• Mostra 2016

    Lago delle Curili - Gli orsi della Kamchatka

  • espositore

    Valter Bernardeschi (IT)

  • Luogo

    Schloss­al­lee

  • Visite guidate

    Giovedì, 17.00

Lago delle Curili - Gli orsi della Kamchatka

Kuril Lake (Kamchatka) è un'opera fotografica realizzata nell'area del Lago Kuril nel sud della penisola di Kamchatka (Russia nord-orientale), dove ogni anno si verifica il fenomeno unico della migrazione del salmone "rosso". Decine di orsi grizzly bruni si tuffano nell'acqua del lago per nutrirsi dell'enorme numero di pesci.

Il lago Kuril si trova nel sud della penisola di Kamchatka, nella parte asiatica della Russia. Ogni anno, da luglio a settembre, il lago si riempie di migliaia di salmoni rossi che nuotano nei fiumi. Provenienti dal mare, dove hanno visto la luce del giorno, sono pieni di uova che vogliono deporre.

Ci sono dozzine di orsi grizzly nelle foreste adiacenti intorno alla riva del lago e alle cascate, attratti dall'enorme quantità di pesci. Cibo sufficiente con abbondanti quantità di grasso come riserva per un lungo letargo.
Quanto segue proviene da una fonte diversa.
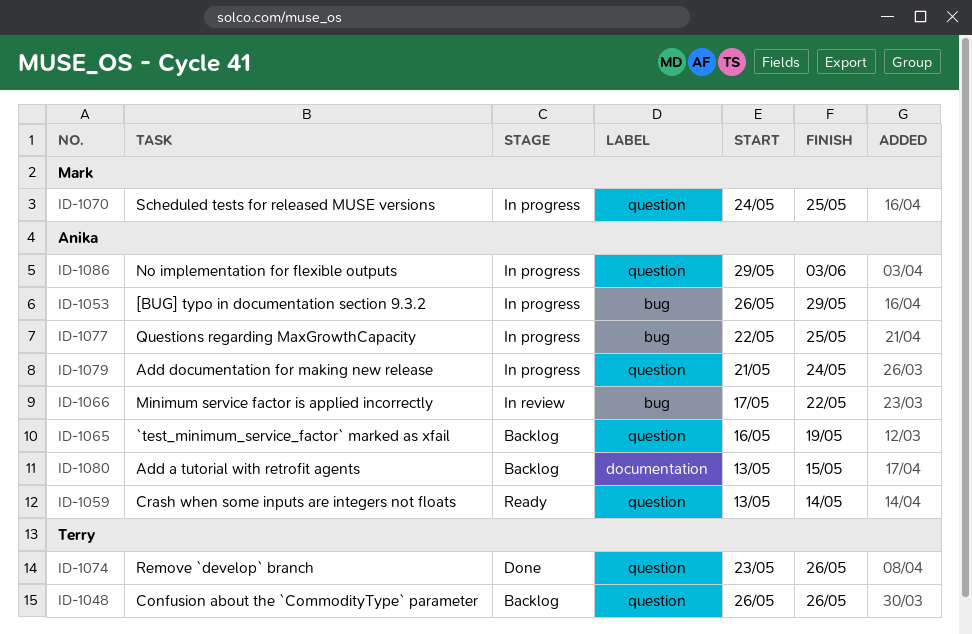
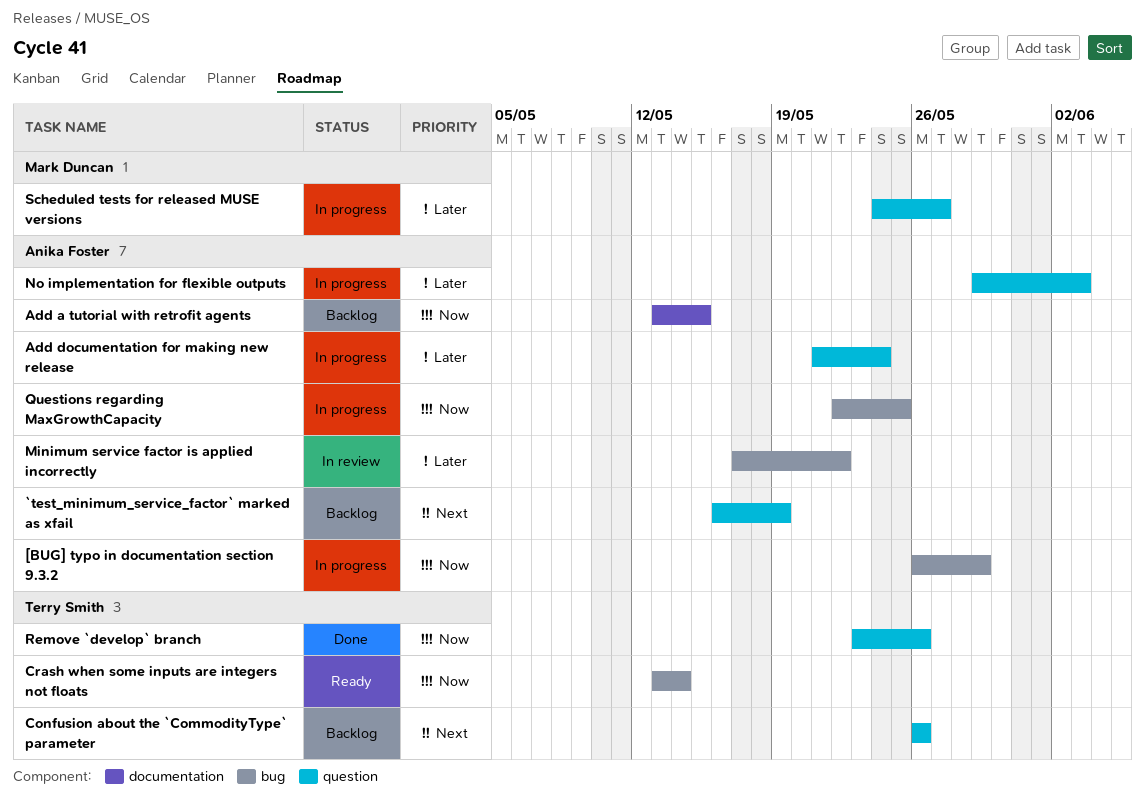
Crash when some inputs are integers not floats, owner: Anika Foster -> Terry Smith
Crash when some inputs are integers not floats, label: question -> bug
Scheduled tests for released MUSE versions, due: May 25 -> May 27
Questo crea uno degli spettacoli più interessanti che la natura ci offre. Kobalan è il nome dell'orso nella lingua locale, il protagonista principale di questa storia in un mondo abbandonato e appartato, dove il tempo segue il suo ritmo preciso, regolarmente e ripetutamente in questo meraviglioso ecosistema, protetto dall'UNESCO e patrimonio dell'umanità.

Ero nell'acqua del lago insieme agli orsi che, impegnati a cacciare questo delizioso cibo, non si lasciavano distrarre dalla presenza umana. Ho anche scattato foto con un obiettivo da 100 mm, cioè da una distanza di circa 5-6 metri. Era l'agosto 2012.

Lo scatto più espressivo è stato quando stavo seguendo un gruppo di diversi orsi pescatori. Uno di loro si è tuffato con grande entusiasmo e poco dopo è risalito con un grosso salmone in bocca, pieno di uova mature che schizzavano come fuochi d'artificio quando il grosso animale mordeva.

Valter Bernardeschi (IT)

Valter BernadeschiHa iniziato a fotografare nel 1980. Primi paesaggi della sua Toscana dove è nato nel 1958 e vive ancora oggi, poi animali selvatici in Italia e nel mondo.

Fin dall'inizio ha amato tutte le forme di espressione artistica, in particolare la pittura, che gli ha dato una visione pittoresca per la fotografia e soprattutto per la fotografia naturalistica in tenera età.

La natura come espressione elevata della più alta arte della creazione. La natura, che è la fonte dell'istruzione in un'istruzione di base, che supera l'educazione umana.

Con le sue registrazioni cerca sempre di suscitare, scoprire e sorprendere sensazioni. Gli animali catturati nel mirino della telecamera sembrano attori di una storia antica, come l'universo, ma che lui vuole mostrare ogni volta sotto una nuova luce.

Le sue registrazioni sono state pubblicate sulle più importanti riviste naturali in Italia e nel mondo, come: Uccelli in natura, Oasis, Asferico, BCC Wildlife, Natl'Image e National Geographic. Collaborazione con varie autorità e parchi nazionali per la realizzazione di libri, mostre e altri lavori fotografici sulla vita di diverse specie di piante e animali in Italia e nel mondo.

Riconoscimenti importanti: Campione del mondo 2008, 2009, 2012 e 2014, 2 medaglie d'oro e 1 d'argento in singolare. Campione d'Italia 2013. Molte partecipazioni di successo in nat. e concorsi internazionali. Nel 2013, è stato premiato al concorso di storia naturale più importante del mondo dal Museo di storia naturale di Londra Fotografo naturalista dell'anno scelto.

Attimi, Luci, Colori Momenti, luci, colori) è il titolo delle sue varie mostre in Italia e all'estero e delle presentazioni di immagini digitali, spesso entrambe insieme.

Questa è la sintesi della sua attività fotografica. Preferisce ancora definirlo come una raccolta di momenti importanti nella vita degli animali selvatici. L'intento è quello di documentare i miracoli della biodiversità con una personale interpretazione artistica, con l'ausilio di luci e colori.